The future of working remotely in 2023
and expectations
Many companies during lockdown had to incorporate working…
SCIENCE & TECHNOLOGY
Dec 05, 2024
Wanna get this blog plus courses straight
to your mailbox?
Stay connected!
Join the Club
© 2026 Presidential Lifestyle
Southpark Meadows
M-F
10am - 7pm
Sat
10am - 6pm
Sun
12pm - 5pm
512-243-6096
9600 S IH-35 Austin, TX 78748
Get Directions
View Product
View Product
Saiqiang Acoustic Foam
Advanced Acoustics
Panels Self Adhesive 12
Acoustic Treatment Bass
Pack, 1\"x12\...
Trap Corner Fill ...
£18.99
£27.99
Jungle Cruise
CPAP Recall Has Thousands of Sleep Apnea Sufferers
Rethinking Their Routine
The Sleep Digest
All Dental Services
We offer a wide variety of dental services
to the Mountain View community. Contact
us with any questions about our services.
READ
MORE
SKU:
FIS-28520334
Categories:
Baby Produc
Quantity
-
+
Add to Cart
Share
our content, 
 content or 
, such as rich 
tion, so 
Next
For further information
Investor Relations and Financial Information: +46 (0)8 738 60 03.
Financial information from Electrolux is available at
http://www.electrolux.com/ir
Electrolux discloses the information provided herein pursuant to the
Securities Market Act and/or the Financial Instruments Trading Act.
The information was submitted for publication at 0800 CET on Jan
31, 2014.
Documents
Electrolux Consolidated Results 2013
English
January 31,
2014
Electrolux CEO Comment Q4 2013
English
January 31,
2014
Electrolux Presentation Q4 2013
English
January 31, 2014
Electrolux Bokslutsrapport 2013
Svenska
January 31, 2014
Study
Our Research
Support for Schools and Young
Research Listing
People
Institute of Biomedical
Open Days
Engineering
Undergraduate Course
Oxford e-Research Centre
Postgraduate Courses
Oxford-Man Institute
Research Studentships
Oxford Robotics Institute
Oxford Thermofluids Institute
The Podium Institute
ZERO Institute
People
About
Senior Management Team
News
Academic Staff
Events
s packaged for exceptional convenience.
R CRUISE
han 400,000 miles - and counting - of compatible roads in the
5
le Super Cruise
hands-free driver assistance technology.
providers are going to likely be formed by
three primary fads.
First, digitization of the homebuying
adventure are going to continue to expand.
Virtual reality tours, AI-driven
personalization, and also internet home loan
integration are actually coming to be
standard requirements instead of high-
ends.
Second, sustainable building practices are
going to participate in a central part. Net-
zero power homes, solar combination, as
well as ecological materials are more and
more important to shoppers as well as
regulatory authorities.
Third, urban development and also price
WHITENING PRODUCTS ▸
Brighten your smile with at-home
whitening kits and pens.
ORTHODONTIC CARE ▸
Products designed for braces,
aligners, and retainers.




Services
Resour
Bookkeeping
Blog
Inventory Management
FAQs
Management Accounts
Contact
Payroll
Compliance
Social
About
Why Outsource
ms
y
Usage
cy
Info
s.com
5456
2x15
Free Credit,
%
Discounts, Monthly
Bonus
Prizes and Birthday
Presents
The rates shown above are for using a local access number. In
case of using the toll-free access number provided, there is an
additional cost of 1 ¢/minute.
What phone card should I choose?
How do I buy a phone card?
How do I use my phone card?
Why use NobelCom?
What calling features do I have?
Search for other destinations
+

- Task details:
Go through the listing above, and whenever a line holds the word "your", copy it.

- Response below:
to your mailbox?
Brighten your smile with at-home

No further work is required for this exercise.